Field guide

A field guide is generally used for species determination of animals, plants, fungi or other organisms on the basis of archived or collected specimens or on the basis of observation in the natural habitat.

Identification books can be roughly divided into two groups according to their structure, the procedure for determining the target group and the scientific claim.

For the interested layman is a variety rich pictorial identification guides are available in which the determination of species primarily on the overall appearance or characteristic, easily recognizable individual characteristics (eg flower color of plants). Depending on the detail of the determination of the book, this provision is supplemented by the general appearance of easy to be confused species nor by illustrations and / or descriptions of characteristic individual features (eg Blattzähnung of plants, details of the bird's plumage ).
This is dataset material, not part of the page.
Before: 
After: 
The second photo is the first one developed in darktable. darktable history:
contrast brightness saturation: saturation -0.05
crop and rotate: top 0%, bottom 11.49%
Identification books for purely scientific use, however, are imaged less detail in the rule. The determination of the species membership of an object is usually done after a dichotomous key. Here are sequentially polled opposing pairs of feature combinations or individual features, and the decision results in terms of a feature pair to the next question, so that narrowed down to specific sub-groups, until finally only a single species is in question. Determination of books of this kind have a long tradition and cover most of the native flora and fauna in much more detail from the illustrated field guides for laymen. A highly specialized vocabulary, which is discussed generally in the introduction part, difficult for the beginner access to dichotomous keys and use requires experience, as one wrong turn during the determination process may lead to an erroneous identification.

Identification books with dichotomous keys often serve exclusively the identification of species and included on the characteristics necessary for the determination addition consistently little or no additional information. They should therefore be ideally used in conjunction with appropriate reference works (or even illustrated field guides ) if further information on the species considered are desired.